Will Montana’s Leaders Stand Up to TACO Don?

Photo by Ripu Qi

It hasn’t been a good week for the guy who decided he was going to be a king and spent his first four months in office ignoring the law, declaring phony “national emergencies” and issuing “royal edicts” disguised as executive orders.

But things didn’t go exactly as he hoped — to put it mildly.

To start, Wall Street, which has been wracked by his on again-off again tariffs, came up with a new moniker for him:  TACO.  That stands for “Trump Always Chickens Out” and is rooted in his failed attempts to pressure the nations of the world — including our longest and most loyal allies — with crushing tariffs to sell goods in the U.S.

Of course this didn’t sit well with his fragile ego and he demeaned a reporter who asked him what he thought of Wall Street’s label, falsely claiming our nation was “stone cold dead” before he took office and warning her to never use the term or ask that “nastiest question” again.

That did not keep TACO Don out of the headlines, however.

Next up on the hit list was Elon Musk announcing his time with the Trump administration has “come to an end.”  While Tesla sales were cratering and his latest Starship rocket was blowing up, he added insult to injury by declaring that the “big beautiful bill” Trump has been arm-twisting Congress to pass would accomplish the opposite of what he tried to do with the phony “Department of Government Efficiency” to cut government spending.

Although causing incredible hardship and damage abroad and at home — including here in Montana — by Musk taking a chainsaw to government agencies, DOGE didn’t come close to meeting the goal of slashing a trillion dollars from the deficit.  In fact, on his way out the White House door he warned:“I was disappointed to see the massive spending bill, frankly, which increases the budget deficit, not just decreases it, and undermines the work that the DOGE team is doing.”

The worst, however, was yet to come when the Court of International Trade issued a permanent injunction against his tariffs, ruling: “The challenged Tariff Orders will be vacated and their operation permanently enjoined.”  The unanimous ruling, including a Trump-appointed judge, found the International Emergency Economic Powers Act of 1977, which Trump attempted to use to declare his emergencies, “does not authorize the President to impose unbounded tariffs” and halted them immediately.

Even though a federal appeals court halted the trade court’s injunction for now, it is obvious that the law doesn’t allow the president to slap the nation and world around, the entire premise on which his emergency declarations were based is phony.
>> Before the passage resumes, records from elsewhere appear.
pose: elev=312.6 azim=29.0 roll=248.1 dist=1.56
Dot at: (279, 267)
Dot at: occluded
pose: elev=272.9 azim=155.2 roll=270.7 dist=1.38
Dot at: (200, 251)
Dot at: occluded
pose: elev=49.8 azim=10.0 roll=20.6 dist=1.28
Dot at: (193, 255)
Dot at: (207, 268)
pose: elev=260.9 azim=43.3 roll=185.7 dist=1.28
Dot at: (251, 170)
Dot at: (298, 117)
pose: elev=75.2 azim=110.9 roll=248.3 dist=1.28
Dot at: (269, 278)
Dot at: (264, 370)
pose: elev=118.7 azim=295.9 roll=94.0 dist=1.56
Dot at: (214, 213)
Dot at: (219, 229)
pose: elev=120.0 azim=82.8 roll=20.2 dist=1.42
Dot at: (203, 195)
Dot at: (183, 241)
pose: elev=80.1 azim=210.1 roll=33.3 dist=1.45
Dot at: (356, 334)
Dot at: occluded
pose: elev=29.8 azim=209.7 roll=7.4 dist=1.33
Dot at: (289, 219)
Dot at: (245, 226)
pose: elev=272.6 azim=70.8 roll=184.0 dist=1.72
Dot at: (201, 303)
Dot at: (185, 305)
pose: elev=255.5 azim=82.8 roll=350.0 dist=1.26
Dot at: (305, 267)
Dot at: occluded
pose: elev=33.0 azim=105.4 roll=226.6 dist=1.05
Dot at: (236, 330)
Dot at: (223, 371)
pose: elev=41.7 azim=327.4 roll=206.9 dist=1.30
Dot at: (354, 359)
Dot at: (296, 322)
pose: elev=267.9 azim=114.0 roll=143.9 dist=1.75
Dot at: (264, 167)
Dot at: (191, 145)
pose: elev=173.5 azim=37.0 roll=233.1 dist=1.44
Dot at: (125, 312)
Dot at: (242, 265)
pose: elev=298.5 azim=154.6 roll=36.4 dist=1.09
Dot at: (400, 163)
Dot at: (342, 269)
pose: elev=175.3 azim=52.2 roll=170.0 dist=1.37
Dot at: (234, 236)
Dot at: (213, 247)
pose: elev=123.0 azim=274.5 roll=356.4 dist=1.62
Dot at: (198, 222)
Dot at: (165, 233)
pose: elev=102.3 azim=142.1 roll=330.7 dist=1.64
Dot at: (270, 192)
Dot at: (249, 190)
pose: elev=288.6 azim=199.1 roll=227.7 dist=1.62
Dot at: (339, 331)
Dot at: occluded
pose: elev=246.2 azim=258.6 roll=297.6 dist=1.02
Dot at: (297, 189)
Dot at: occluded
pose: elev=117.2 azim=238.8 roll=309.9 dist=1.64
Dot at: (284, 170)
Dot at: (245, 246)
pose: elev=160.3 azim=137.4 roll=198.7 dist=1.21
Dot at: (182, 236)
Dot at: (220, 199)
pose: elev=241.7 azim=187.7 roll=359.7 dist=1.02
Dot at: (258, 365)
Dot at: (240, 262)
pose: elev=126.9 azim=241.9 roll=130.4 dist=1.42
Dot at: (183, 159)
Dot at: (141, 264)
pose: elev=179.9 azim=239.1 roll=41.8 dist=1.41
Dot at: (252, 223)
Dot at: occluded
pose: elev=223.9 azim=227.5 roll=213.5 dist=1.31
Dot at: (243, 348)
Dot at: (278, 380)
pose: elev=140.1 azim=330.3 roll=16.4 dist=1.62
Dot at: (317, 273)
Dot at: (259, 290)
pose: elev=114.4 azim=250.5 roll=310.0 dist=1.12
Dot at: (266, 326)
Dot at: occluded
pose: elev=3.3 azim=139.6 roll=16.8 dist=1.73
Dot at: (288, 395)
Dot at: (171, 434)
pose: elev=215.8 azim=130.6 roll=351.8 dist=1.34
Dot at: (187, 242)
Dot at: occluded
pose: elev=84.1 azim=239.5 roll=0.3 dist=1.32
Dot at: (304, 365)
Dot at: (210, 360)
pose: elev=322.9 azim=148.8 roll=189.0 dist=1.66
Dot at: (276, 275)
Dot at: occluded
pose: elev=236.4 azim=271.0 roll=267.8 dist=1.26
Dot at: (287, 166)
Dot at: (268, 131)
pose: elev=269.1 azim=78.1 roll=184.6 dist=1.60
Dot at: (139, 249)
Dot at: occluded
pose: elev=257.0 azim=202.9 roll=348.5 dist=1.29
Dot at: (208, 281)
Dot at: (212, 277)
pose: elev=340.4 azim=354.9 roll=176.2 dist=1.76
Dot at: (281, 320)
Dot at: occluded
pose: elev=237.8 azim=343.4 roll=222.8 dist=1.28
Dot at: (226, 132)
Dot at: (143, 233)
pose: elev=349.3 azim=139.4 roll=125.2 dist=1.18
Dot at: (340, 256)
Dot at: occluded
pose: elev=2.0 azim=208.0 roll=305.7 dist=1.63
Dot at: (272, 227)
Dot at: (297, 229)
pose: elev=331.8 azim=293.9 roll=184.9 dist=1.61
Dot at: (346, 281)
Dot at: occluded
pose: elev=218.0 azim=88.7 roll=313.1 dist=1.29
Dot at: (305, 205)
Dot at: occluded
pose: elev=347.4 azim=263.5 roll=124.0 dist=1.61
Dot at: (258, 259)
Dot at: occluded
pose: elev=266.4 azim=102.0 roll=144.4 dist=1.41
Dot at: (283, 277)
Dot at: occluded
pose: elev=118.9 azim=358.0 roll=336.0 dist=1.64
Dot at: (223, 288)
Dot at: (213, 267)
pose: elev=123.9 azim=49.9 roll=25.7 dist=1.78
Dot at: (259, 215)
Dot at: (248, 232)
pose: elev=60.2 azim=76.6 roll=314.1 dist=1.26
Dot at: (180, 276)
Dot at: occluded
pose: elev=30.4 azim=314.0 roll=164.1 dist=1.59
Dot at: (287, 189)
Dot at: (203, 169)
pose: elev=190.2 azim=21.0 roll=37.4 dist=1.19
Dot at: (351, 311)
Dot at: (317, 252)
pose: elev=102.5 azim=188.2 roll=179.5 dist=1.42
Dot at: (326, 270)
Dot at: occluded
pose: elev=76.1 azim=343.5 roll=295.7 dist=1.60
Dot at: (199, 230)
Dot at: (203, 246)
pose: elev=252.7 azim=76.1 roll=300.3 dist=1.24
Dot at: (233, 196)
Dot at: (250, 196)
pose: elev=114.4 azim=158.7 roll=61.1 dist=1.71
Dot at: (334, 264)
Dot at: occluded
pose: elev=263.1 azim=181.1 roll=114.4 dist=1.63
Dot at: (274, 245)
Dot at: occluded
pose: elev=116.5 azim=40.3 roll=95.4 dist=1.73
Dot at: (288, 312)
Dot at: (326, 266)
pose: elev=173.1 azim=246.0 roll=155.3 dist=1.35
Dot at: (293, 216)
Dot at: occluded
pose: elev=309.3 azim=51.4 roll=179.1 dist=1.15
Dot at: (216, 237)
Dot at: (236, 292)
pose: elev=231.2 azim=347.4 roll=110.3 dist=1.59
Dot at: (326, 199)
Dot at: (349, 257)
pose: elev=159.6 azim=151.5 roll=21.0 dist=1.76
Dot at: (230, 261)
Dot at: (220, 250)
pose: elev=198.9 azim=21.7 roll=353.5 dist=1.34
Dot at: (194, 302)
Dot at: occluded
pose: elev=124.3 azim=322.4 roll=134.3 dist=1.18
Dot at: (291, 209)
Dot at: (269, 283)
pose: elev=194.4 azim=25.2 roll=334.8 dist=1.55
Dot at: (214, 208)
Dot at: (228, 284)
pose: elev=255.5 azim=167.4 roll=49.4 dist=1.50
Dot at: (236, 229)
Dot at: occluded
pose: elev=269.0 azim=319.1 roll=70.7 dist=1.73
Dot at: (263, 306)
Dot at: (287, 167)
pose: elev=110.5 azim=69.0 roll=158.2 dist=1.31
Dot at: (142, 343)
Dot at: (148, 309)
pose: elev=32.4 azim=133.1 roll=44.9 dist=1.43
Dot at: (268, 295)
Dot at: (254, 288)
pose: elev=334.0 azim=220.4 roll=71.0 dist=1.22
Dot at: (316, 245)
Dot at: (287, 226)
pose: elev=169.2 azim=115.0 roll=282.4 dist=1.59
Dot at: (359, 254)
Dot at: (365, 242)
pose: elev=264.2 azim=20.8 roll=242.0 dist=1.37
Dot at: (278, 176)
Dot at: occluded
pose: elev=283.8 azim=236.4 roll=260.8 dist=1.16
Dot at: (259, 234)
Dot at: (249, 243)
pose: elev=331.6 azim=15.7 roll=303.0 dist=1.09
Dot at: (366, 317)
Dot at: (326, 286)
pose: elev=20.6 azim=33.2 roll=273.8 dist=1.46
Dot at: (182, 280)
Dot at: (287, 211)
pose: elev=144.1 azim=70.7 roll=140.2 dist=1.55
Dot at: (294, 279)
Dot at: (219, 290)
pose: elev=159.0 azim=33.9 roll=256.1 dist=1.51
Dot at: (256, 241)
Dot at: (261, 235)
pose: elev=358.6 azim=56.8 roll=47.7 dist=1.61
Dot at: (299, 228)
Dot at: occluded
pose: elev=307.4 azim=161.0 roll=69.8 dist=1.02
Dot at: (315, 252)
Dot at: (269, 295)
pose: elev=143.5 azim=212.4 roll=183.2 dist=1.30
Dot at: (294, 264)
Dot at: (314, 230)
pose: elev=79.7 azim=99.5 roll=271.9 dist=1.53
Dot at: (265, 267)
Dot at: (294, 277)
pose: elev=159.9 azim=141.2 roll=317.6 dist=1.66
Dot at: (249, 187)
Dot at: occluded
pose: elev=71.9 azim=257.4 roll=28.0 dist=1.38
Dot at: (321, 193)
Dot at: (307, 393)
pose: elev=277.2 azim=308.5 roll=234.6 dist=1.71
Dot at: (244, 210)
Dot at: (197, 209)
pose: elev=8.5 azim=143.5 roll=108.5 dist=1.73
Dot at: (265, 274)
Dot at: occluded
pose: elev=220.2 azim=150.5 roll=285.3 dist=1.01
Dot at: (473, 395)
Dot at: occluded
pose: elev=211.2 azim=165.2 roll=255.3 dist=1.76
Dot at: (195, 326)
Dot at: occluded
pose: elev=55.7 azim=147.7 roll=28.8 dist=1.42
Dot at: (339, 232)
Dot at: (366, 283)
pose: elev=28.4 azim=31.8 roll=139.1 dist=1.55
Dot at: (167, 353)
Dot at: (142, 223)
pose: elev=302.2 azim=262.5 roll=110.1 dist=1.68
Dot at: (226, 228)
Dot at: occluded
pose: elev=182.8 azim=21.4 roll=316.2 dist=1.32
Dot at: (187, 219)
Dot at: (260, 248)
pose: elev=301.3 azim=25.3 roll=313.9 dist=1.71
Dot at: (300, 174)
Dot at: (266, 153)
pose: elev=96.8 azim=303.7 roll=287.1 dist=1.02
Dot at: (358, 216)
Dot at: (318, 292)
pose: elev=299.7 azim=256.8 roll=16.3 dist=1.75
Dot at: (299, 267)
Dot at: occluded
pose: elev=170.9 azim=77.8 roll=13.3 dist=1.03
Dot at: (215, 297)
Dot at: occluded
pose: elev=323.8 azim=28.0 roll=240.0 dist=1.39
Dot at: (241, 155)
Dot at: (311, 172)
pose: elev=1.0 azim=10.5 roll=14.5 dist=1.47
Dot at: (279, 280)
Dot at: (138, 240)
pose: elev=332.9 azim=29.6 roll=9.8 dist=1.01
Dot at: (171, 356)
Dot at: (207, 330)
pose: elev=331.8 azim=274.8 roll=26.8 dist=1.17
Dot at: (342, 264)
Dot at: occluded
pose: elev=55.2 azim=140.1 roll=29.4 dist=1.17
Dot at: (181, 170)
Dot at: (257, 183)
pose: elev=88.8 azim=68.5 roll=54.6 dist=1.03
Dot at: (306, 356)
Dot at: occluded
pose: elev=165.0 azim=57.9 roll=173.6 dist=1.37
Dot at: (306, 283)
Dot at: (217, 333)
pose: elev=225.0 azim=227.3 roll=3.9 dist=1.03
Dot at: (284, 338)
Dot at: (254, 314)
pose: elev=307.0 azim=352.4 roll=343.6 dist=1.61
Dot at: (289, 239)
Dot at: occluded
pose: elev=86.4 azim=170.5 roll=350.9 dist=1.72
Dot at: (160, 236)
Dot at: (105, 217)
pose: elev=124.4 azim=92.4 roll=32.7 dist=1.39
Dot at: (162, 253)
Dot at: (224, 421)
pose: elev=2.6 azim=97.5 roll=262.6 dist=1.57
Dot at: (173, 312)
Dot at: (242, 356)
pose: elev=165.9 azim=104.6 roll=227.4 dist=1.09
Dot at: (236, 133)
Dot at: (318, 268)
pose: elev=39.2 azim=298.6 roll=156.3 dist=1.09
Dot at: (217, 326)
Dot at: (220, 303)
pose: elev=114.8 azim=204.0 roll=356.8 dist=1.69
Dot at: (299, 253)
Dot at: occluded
There is no Canadian fentanyl emergency and there is no rare earth minerals emergency threatening the nation’s defense capacity. As noted in a recent article on the potential for recovering those minerals from Montana’s Berkeley Pits which contains 50 billion gallons of toxic water: “A single F-35 fighter jet uses 900 pounds of rare-earth metals.” If our national defense was so threatened, one might credibly ask why we then sell F-35s all over the world?

TACO Don’s “golden age” is unravelling faster than “the weave” of lies and threats in his incoherent speeches.  One might think it would be a good time for Congress, including Montana’s all-GOP delegation, to acknowledge the failed policies and propaganda, get up off their knees, and get back to working on realistic, humane, and long-term policies that benefit the nation and their constituents here in Big Sky Country — not prop up the would-be dictator in the Oval Office.